The following safety information should not to be included in the RSI section of an IB, but should be presented elsewhere in the IB (e.g. in a table, preferably, located in the subsection on Safety under ‘Effects in Humans’ or in the section ‘Summary of Data and Guidance for the Investigator’, near the RSI section) if available:

  • Adverse events (AEs) that were considered unrelated to the IMP by both the investigator and the sponsor,
    Serious adverse events (SAEs) that were considered unrelated to the IMP by both the investigator and the sponsor,
    Non-serious ARs, Fatal ‘suspected’ SARs that are considered unexpected and need to be reported as SUSARs, unless they are included in section 4.8 of the correspondent EU SmPC, Life-threatening (as assessed by the investigator) suspected SARs that are not considered to be ‘expected’ SARs for the IMP and need to be reported as SUSARs.

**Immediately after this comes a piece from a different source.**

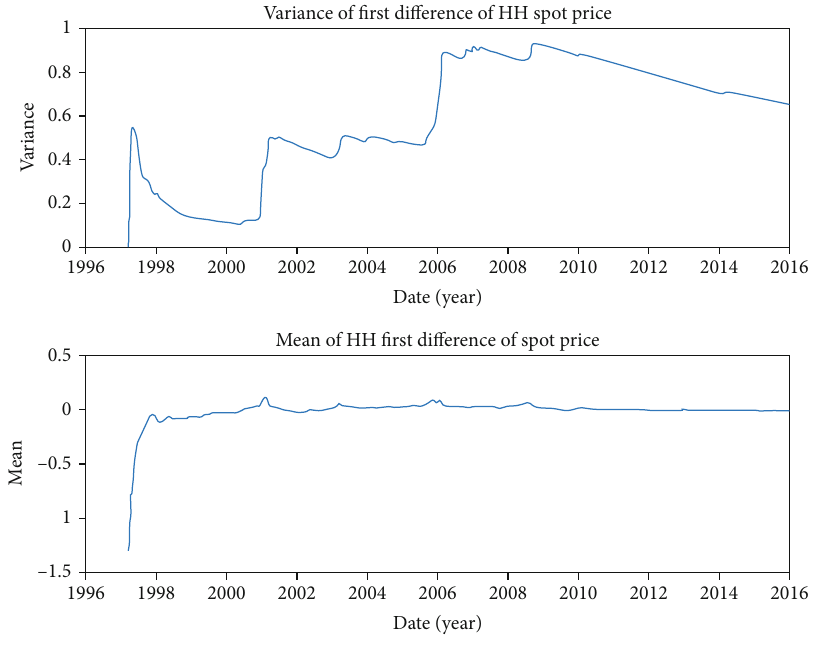
Figure 6: Mean and variance of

  • SAR that has occurred only once, unless there is a very strong plausibility of a causal relationship with the IMP and a robust justification based on the medical judgment is provided.
  • Deaths or SAEs also considered efficacy endpoints in trials with high mortality or morbidity accepted in the authorized protocol by the competent authority to be treated as disease-related events and not subject to systematic unblinding. However, careful assessment should be performed in cases where disease-related events appear to be enhanced by the IMP. In accordance with CT-3 guidance, a causality assessment is required for each SAE, and if the investigator considers the disease-related event to be IMP-related and the event is serious then it must be reported as a SUSAR.
  • SARs that are expected for similar products within the therapeutic class, which did not occur in subjects taking the IMP.